From the beginning it was a homesteaders town. It catered to the settlers, that is to say, those "settled" folk who sought the solid support of home and the family virtues of a community already settled down. It was not to have, nor did it desire to have,any wi1d unsettled beginnings such as the old cow-towns had weathered. Frank Mathews testified that it was "a moral town," contrasting favorably with Dodge City by the "conspicuous absence... of the dram shop, gaming hall and their volaries. The western rough has returned to the frontier and the snob of the east has not yet arrived." Wilburn's settlers wanted only stability and opportunity. The kind of society they hoped to fashion was to be a replica of eastern propriety and as near to its cultural pattern as possible.  

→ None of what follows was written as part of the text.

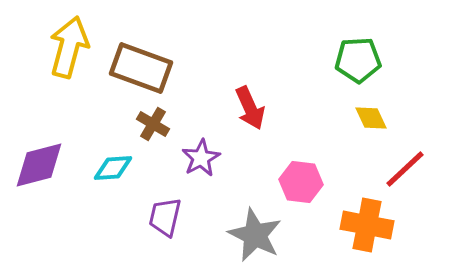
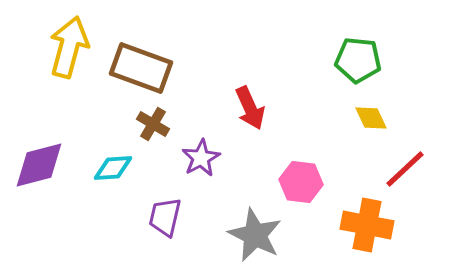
green pentagon: rotated 9 degrees clockwise
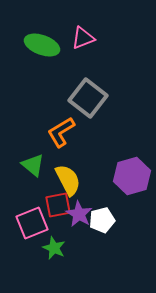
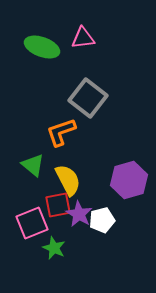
pink triangle: rotated 15 degrees clockwise
green ellipse: moved 2 px down
orange L-shape: rotated 12 degrees clockwise
purple hexagon: moved 3 px left, 4 px down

The establishment of a school was an indication in that direction. The original school had been a modest, incomplete structure with a dirt floor, no desks, only benches for the students. But soon a new school house was built. The school was followed quickly by other manifestations of established respectability: a literary society and an organized baseball team.  

J. E. Platt, the State Sunday School Superintendent of the Congregational Church, organized Wilburn's first Sunday School in the spring of 1885, meeting in Theodore Pillow's home. A year later he came back to preach in the school house, praising the congregation's progress and predicting a great future there for the Lord. The Methodist Episcopal Church, however; stole the first march on the other sects and rival congregations when they succeeded in getting the Rev. T.P. Moore assigned to Wilburn; an assignment both the Fowler and Appleton congregations were seeking. The coup was so inspiring that when the Southwest Kansas Conference of the Methodist Church began discussing the site for a new college which was eventually to go to Winfield, Wilburn made a bid for it.  

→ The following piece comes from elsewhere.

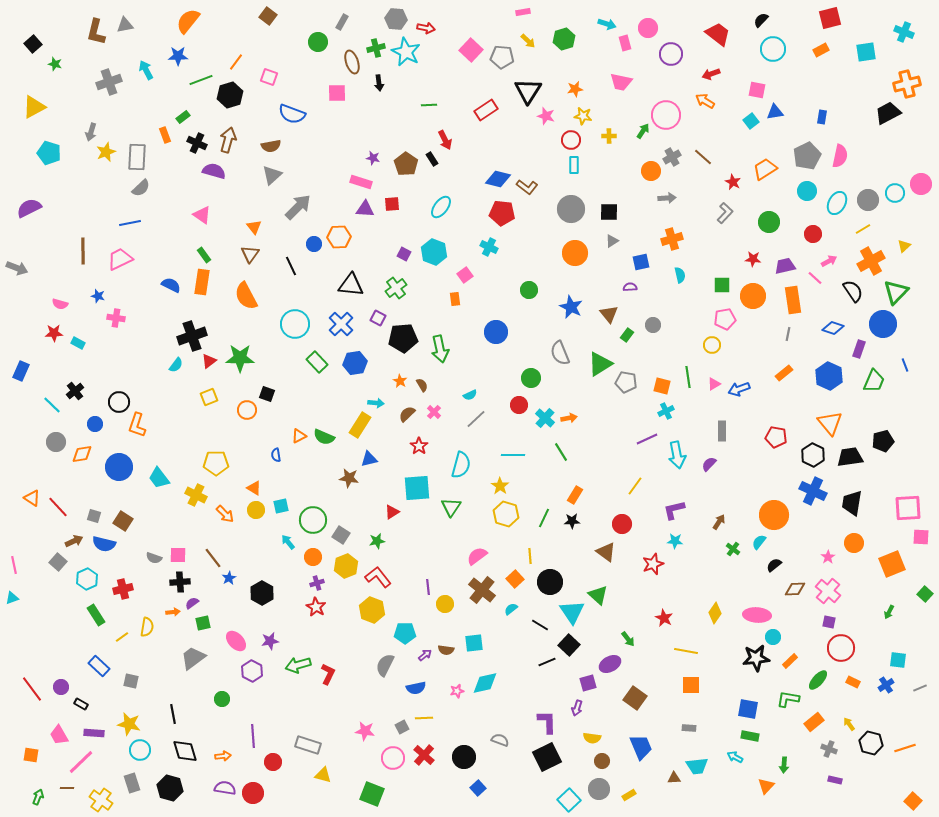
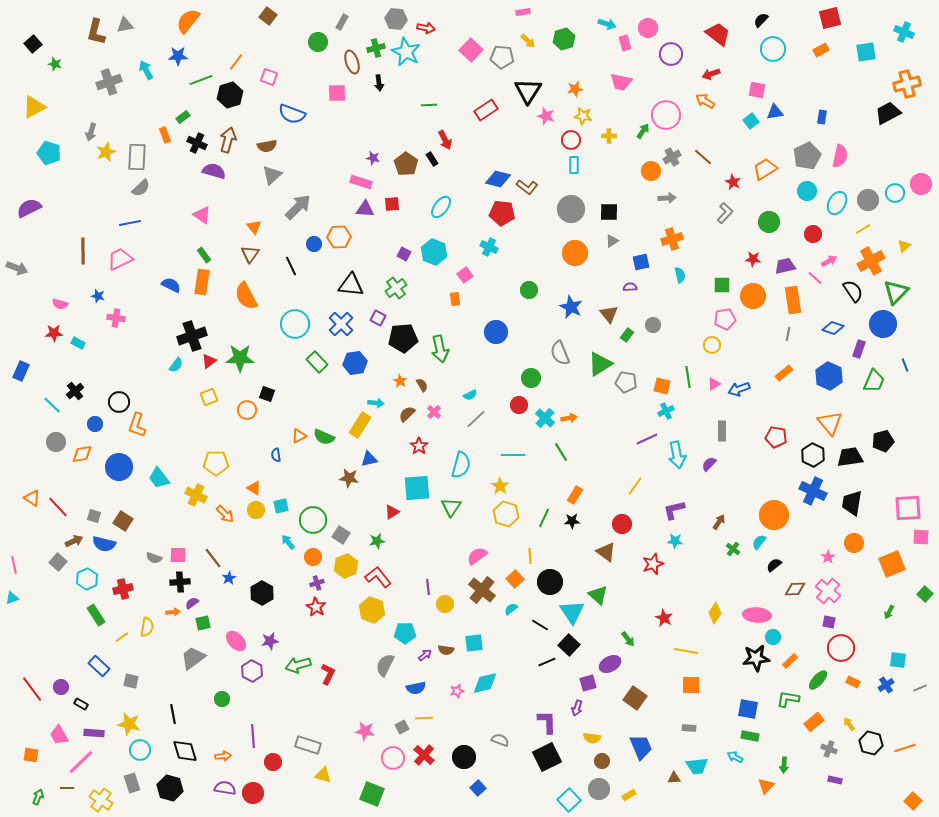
brown semicircle at (271, 146): moved 4 px left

In the summer of 1887, the town reached its peak. The city government was in full operation; business was brisk; new settlers were filing the surrounding claims. The July Fourth celebration of that summer was to be the town's high water mark. Besides the usual picnic and oratory there was to be fireworks and, just like the big cities, a hot-air balloon ascension... representing a town on the rise. 

Dreams of Wilburn becoming a metropolis where dashed when the railroad's building plans never materialized. Meanwhile the Rock Island Railroad reached Fowler nine miles southwest of Wilburn on January 31, 1888. The town existed for several more years, but was on a gradual decline. In 1911, the government finally closed the post office. 

The school house as a country school remained on well into the lives of the third generation of the original settlers, serving as an educational, social, and community center for box suppers, literary programs, election day polling, and, during the depression, a grim meeting place for AAA and governmental programs.

The rest of the town site was gradually incorporated into the Van Riper acres and after Senator Chester I. Long purchased the land it became part of the "Wilburn Park Farm" with its experimentation with sheep, poultry, and irrigation. Eventually the old store-post office was moved to a neighboring farm to serve as a work shop and, after World War II, efficiency and progress in the guise of school consolidation, even the school house was torn down. Wheat fields have long since claimed the once bright hopes and Wilburn is marked only by history, few with living memory can remember even its decline. The "turn of the Kaleidoscope of time" has been completed.